The main building features a lounge area that offers wines by the glass, including the über-popular Emmolo sparkling wine made by Jenny, to enjoy at small tables, flanked by a wide fireplace feature. In front of that room is the main tasting area, with attendants who pour flights of the various Wagner family wines. The entire building is encased in floor-to-ceiling windows, which open up to allow the Suisun wind to pass through, a temperature-controlled feature that eliminates the need for excessive dependency on fossil fuel heating and cooling. “You can feel the elements here,” explains Charlie. “It is natural air conditioning in the summer and in winter; there is a greenhouse effect. We really want to show off nature here.”
Speaking of, if you happen to visit during the summer and fall, your tasting will conclude with being handed a basket so you can go out and harvest tomatoes, corn, peppers and myriad stone fruits from the garden outside. Charlie says this is encouraged and sees how special this experience can be for folks who might be coming from areas where food is not grown nearby, let alone ripe and ready for picking.

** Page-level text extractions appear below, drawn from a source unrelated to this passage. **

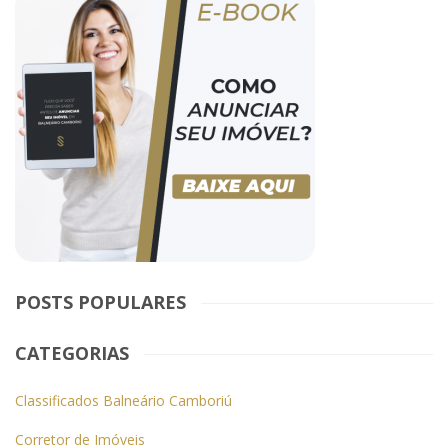
POSTS POPULARES
CATEGORIAS
Classificados Balneário Camboriú
Corretor de Imóveis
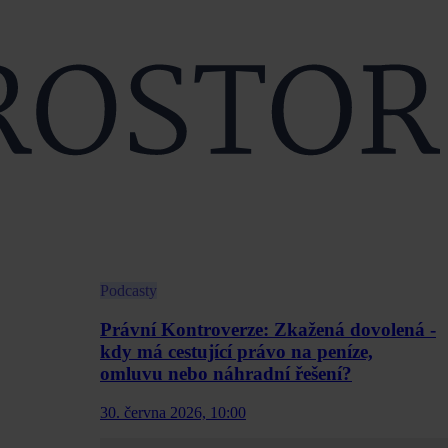
Podcasty
Právní Kontroverze: Zkažená dovolená -
kdy má cestující právo na peníze,
omluvu nebo náhradní řešení?
30. června 2026, 10:00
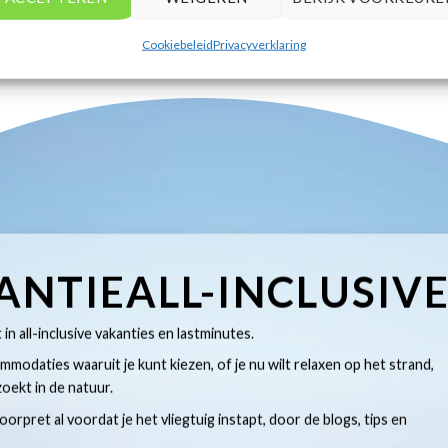
Cookiebeleid
Privacyverklaring
ANTIEALL-INCLUSIV
t in all-inclusive vakanties en lastminutes.
modaties waaruit je kunt kiezen, of je nu wilt relaxen op het strand,
oekt in de natuur.
 voorpret al voordat je het vliegtuig instapt, door de blogs, tips en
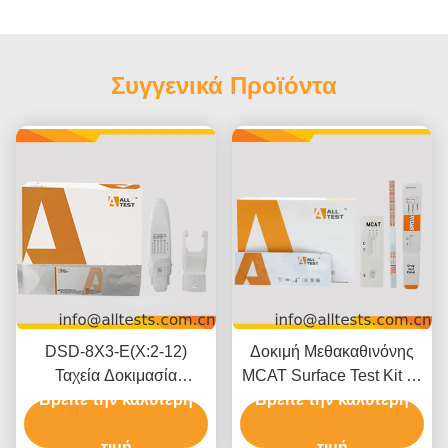
Συγγενικά Προϊόντα
DSD-8X3-E(X:2-12)
Δοκιμή Μεθακαθινόνης
Ταχεία Δοκιμασία
MCAT Surface Test Kit με
Πολλαπλών Φαρμάκων
Βρείτε την καλύτερη
Αποτελέσματα 5 Λεπτών,
Βρείτε την καλύτερη
σε Στοματικό Υγρό Για
Όριο Ανίχνευσης 500
Επαγγελματική Χρήση
τιμή
ng/mL και Εύκολη Οπτική
τιμή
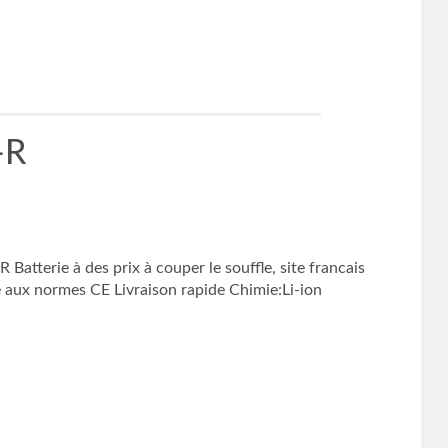
-R
terie à des prix à couper le souffle, site francais
 aux normes CE Livraison rapide Chimie:Li-ion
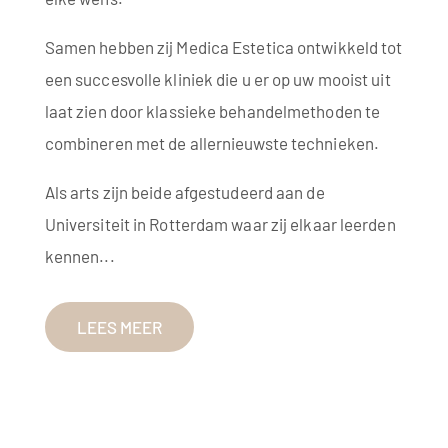
Samen hebben zij Medica Estetica ontwikkeld tot
een succesvolle kliniek die u er op uw mooist uit
laat zien door klassieke behandelmethoden te
combineren met de allernieuwste technieken.
Als arts zijn beide afgestudeerd aan de
Universiteit in Rotterdam waar zij elkaar leerden
kennen...
LEES MEER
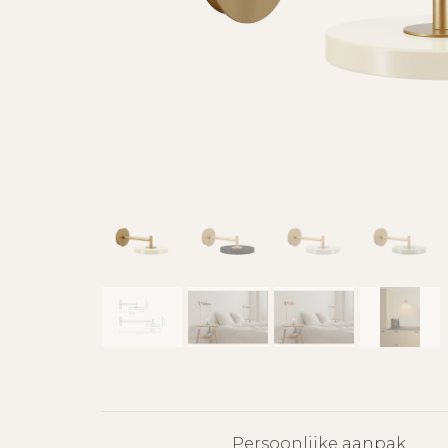
Persoonlijke aanpak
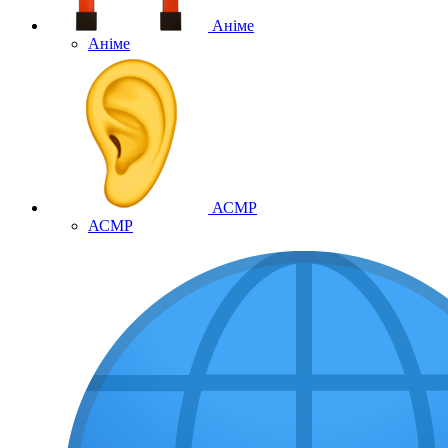
Аніме
Аніме
АСМР
АСМР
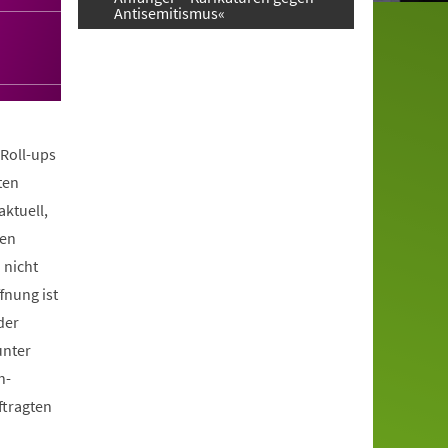
Antisemitismus«
Roll-ups
ten
aktuell,
ren
 nicht
fnung ist
der
unter
h-
tragten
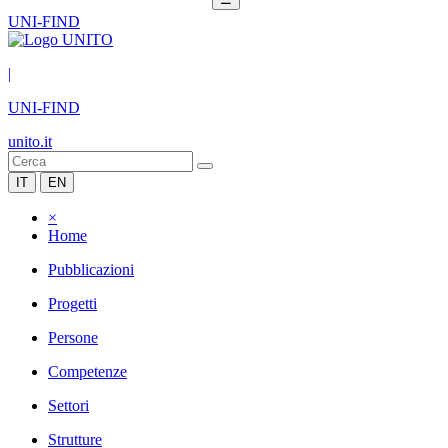
UNI-FIND
|
UNI-FIND
unito.it
IT
EN
×
Home
Pubblicazioni
Progetti
Persone
Competenze
Settori
Strutture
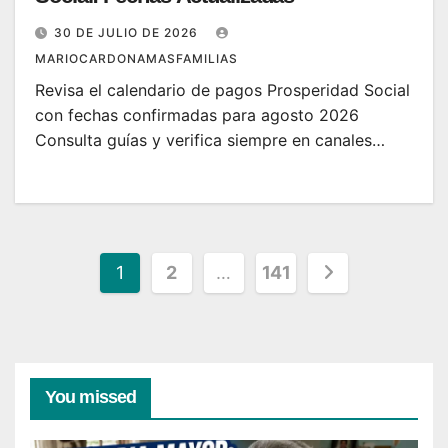
30 DE JULIO DE 2026
MARIOCARDONAMASFAMILIAS
Revisa el calendario de pagos Prosperidad Social
con fechas confirmadas para agosto 2026
Consulta guías y verifica siempre en canales…
Paginación
1
2
…
141
de
entradas
You missed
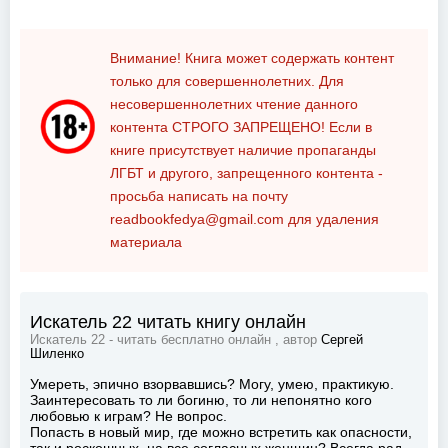
Внимание! Книга может содержать контент
только для совершеннолетних. Для
несовершеннолетних чтение данного
контента
СТРОГО ЗАПРЕЩЕНО!
Если в
книге присутствует наличие пропаганды
ЛГБТ и другого, запрещенного контента -
просьба написать на почту
readbookfedya@gmail.com
для удаления
материала
Искатель 22 читать книгу онлайн
Искатель 22 - читать бесплатно онлайн , автор
Сергей
Шиленко
Умереть, эпично взорвавшись? Могу, умею, практикую.
Заинтересовать то ли богиню, то ли непонятно кого
любовью к играм? Не вопрос.
Попасть в новый мир, где можно встретить как опасности,
так и роскошных, на все согласных женщин? Всегда рад.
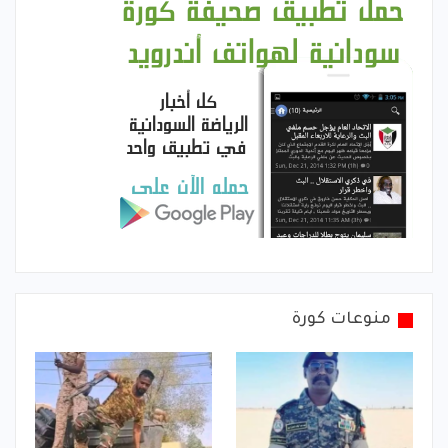
منوعات كورة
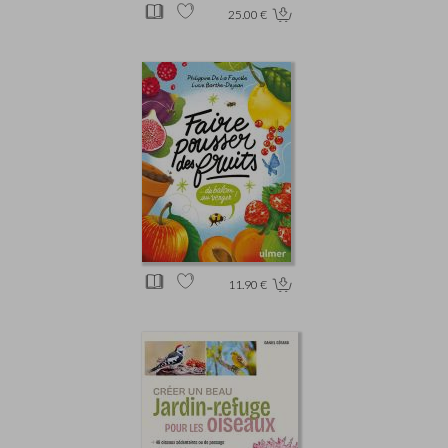
25.00 €
11.90 €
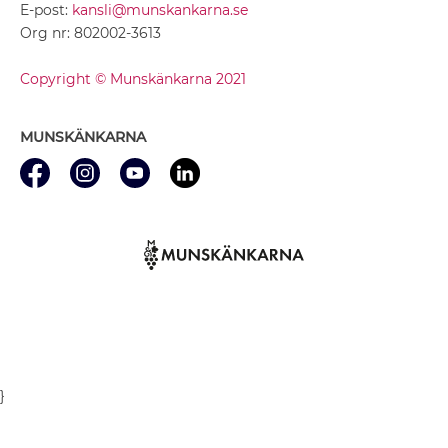
E-post:
kansli@munskankarna.se
Org nr: 802002-3613
Copyright © Munskänkarna 2021
MUNSKÄNKARNA
}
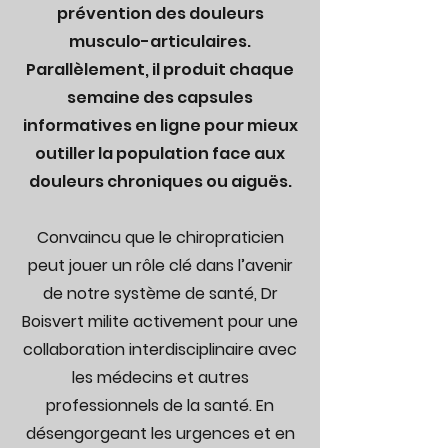
prévention des douleurs
musculo-articulaires.
Parallèlement, il produit chaque
semaine des capsules
informatives en ligne pour mieux
outiller la population face aux
douleurs chroniques ou aiguës.
Convaincu que le chiropraticien
peut jouer un rôle clé dans l’avenir
de notre système de santé, Dr
Boisvert milite activement pour une
collaboration interdisciplinaire avec
les médecins et autres
professionnels de la santé. En
désengorgeant les urgences et en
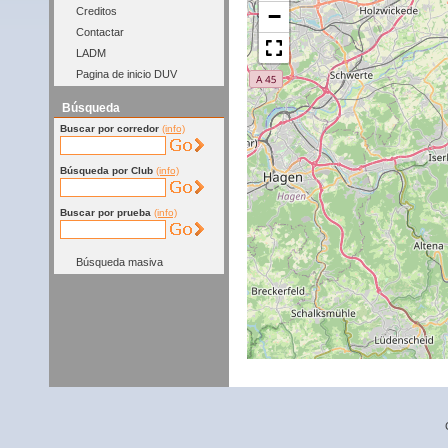
−
Creditos
Contactar
LADM
Pagina de inicio DUV
Búsqueda
Buscar por corredor
(info)
Búsqueda por Club
(info)
Buscar por prueba
(info)
Búsqueda masiva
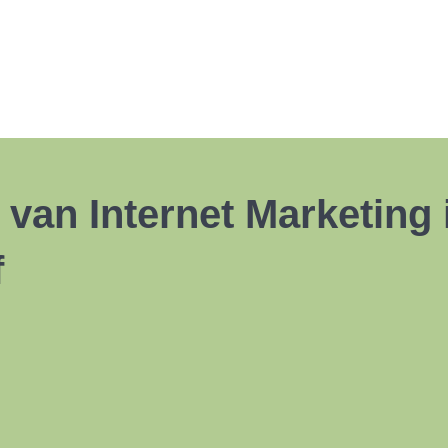
 van Internet Marketing
f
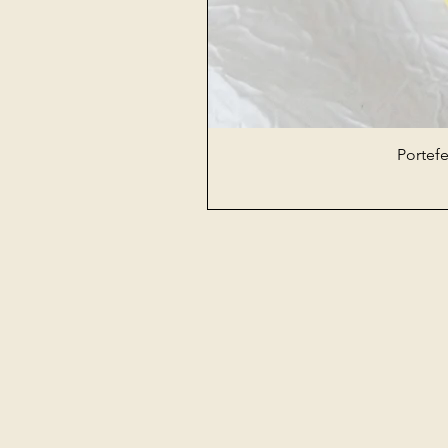
Portefe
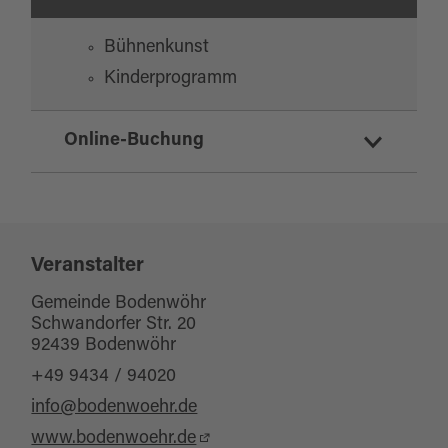
Freue Dich auf eine Show voller Humor, Magie,
Musik und einer Überraschungspuppe, die für
Bühnenkunst
zusätzliche Lacher sorgt.
Kinderprogramm
Komm vorbei und erlebe die magische
Verbindung aus Unterhaltung und Spaß – ein
Online-Buchung
Erlebnis, das Du nicht verpassen solltest.
Tickets für diese Veranstaltung online
buchen
Veranstalter
Gemeinde Bodenwöhr
Schwandorfer Str. 20
92439 Bodenwöhr
+49 9434 / 94020
info@bodenwoehr.de
www.bodenwoehr.de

At the end of the day, wine is an agricultural product, and the Suisun Valley is a scenic growing region that supports local farmers, ranchers and some very lucky winemakers. Perhaps it is time to go for a visit, before everyone else finds out and those tasting fees rise into the triple digits? As the locals say, “See you soon in Suisun.”
There is more to Suisun Valley than wine — here are some ideas to help plan your visit.
This main intersection of country roads is a one-stop destination, where you can enjoy a robust wedge salad and glass of Tolenas Eclipse white pinot noir at Mankas Grill (2522 Mankas Corner Road), then head across the street to Suisun Valley Filling Station (2529 Mankas Corner Road), a tasting room, bottle shop and grocery store in one, featuring only local, small-production goods. Not only wine, but also nine rotating taps of local beers are available, plus a brand-new food truck cranks out bold sandwiches and burgers.
Suisun Valley has the perfect climate for olive trees and Il Fiorello (2625 Mankas Corner Road) brings a bit of Italy’s olive oil acclaim to Wine Country. Owners Ann and Mark Sievers, longtime producers of organic olive oil, are dedicated to quality transparent olive oil production and are very hands-on.
The Suisun Valley Wine Co-op (4495 Suisun Valley Road) tasting room offers flights from three small-production wineries, including Sunset Cellars, King Andrews Vineyard and Blacksmith Cellars.
It Takes a Village
Village 360 (4949 Suisun Valley Road), another new project very close to Caymus-Suisun, is a slick event venue, yoga studio, restaurant, coffee shop, bakery (try the gigantic slab of coffee cake) and BackRoad Vines wine tasting room. There is a direct walking path from Caymus-Suisun where it takes mere minutes to go through the vineyards.